Considerable progress in identifying transport systems of the plant plasma membrane has been made recently. The putative systems cloned to date comprise H+-ATPases, potassium, chloride and water channels, and carriers involved in the transport of glucose, sucrose, amino acids, peptides, potassium, nitrate, ammonium, phosphate, sulfate, iron and copper. Most of these systems were identified first in Arabidopsis thaliana. Successful cloning strategies have involved the following variety of techniques: complementation of yeast mutants, screening of Arabidopsis mutants, immunoscreening of a cDNA expression library expressed in mammalian cells, screening of genomic and cDNA libraries with probes (or degenerate oligonucleotides) derived from yeast and/or animal genes, or database screening for sequence similarity to eukaryotic counterparts.
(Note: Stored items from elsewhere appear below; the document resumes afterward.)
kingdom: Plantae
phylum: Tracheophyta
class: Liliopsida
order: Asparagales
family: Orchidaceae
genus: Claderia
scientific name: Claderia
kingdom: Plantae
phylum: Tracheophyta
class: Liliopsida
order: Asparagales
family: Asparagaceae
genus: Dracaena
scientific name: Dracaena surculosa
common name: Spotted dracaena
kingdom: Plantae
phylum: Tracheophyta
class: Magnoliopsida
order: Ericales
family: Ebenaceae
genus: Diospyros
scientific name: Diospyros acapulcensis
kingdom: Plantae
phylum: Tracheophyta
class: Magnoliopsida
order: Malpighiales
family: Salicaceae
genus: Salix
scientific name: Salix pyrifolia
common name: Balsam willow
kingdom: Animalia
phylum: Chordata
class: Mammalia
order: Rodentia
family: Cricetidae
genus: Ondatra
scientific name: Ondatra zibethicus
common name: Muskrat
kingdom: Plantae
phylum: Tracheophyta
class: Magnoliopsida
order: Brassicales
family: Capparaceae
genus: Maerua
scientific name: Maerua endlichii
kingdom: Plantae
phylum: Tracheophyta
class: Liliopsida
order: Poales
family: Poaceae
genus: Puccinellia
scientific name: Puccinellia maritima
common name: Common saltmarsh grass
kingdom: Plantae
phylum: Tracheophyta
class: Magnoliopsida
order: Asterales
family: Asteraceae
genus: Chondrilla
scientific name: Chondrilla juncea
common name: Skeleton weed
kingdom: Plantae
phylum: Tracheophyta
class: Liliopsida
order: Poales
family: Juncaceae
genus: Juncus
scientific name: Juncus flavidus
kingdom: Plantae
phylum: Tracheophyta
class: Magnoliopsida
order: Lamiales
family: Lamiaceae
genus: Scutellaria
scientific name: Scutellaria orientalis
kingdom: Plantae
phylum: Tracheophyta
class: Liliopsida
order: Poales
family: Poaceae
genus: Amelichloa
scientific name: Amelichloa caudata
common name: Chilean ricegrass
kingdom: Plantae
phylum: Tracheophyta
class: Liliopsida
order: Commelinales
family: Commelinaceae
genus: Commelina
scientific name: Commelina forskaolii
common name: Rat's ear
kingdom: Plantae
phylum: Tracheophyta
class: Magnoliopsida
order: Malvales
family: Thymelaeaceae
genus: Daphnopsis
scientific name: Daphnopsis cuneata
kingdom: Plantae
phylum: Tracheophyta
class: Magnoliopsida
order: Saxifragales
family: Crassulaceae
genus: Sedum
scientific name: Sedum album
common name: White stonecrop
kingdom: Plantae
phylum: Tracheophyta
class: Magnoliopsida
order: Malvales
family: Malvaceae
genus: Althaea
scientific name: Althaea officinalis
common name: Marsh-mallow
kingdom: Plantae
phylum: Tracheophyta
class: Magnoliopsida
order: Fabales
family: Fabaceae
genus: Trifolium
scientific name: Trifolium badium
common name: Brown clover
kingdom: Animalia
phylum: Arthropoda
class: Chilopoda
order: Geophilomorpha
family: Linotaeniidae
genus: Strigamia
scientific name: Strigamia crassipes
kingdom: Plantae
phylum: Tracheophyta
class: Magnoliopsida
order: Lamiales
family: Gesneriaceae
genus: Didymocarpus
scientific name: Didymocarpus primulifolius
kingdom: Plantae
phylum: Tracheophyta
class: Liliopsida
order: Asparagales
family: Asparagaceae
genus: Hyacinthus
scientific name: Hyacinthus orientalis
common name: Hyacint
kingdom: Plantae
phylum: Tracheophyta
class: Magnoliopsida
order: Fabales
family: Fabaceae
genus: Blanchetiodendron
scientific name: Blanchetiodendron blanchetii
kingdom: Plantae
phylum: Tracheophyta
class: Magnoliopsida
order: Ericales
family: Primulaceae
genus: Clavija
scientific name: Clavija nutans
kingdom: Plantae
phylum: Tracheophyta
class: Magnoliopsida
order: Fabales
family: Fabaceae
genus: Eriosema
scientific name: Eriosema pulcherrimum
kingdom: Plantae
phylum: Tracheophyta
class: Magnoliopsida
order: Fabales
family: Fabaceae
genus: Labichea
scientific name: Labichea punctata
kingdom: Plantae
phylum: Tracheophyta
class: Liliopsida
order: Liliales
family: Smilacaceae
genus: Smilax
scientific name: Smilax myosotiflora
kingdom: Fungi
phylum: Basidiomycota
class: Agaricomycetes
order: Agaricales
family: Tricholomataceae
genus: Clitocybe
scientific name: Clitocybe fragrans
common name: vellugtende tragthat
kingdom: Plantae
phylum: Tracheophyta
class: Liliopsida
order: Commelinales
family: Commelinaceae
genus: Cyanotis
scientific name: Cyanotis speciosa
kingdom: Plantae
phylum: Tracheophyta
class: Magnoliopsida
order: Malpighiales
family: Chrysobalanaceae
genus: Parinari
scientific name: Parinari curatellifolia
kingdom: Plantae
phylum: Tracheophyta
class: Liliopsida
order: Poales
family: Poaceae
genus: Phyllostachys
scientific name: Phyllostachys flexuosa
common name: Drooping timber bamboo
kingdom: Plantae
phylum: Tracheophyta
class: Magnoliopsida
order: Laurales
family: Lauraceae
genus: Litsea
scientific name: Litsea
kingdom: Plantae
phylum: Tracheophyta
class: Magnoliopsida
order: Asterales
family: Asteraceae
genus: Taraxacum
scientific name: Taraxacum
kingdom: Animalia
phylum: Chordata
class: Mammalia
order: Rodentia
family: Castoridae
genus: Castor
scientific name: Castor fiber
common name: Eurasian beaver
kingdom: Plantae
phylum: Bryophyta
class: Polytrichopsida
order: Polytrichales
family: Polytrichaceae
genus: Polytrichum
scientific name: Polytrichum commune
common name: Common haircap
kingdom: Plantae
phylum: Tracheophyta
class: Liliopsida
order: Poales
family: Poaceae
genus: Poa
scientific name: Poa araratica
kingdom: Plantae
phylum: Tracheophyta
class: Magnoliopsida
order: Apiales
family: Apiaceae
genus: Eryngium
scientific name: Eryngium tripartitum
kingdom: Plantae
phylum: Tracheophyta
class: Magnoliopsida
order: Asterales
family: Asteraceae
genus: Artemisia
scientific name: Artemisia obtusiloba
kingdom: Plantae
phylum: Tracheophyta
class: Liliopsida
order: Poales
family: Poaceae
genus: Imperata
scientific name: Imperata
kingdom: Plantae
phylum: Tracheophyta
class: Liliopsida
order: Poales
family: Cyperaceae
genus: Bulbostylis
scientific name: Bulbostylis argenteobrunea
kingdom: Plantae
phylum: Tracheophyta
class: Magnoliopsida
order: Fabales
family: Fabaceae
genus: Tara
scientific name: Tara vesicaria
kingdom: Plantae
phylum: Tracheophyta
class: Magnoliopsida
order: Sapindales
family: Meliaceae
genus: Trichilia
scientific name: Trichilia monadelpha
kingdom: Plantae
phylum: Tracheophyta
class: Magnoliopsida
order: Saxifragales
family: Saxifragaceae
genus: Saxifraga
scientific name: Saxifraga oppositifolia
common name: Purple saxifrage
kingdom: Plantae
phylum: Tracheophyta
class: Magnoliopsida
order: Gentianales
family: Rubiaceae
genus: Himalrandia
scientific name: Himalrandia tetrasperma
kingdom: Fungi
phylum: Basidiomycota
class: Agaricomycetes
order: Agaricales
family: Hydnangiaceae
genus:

Many related transport systems have subsequently been identified either by screening Libraries directly, or by systematic cDNA sequencing programs. Surprisingly large gene families have been revealed. Heterologous expression systems, such as yeast, Xenopus oocytes or insect cells, provide tools for studying the transport activities, biochemical properties and structure-function relationships of these systems. Their expression and functions in planta are investigated using northern blot analysis, in situ hybridization, and transgenic approaches. Individual systems encoded by the same gene family can differ in their transport properties and have distinct tissue expression patterns. Such diversity might be central to the integration of solute transport at the whole plant level, allowing the differential expression of sets of transport systems specifically tailored to the requirements of each tissue.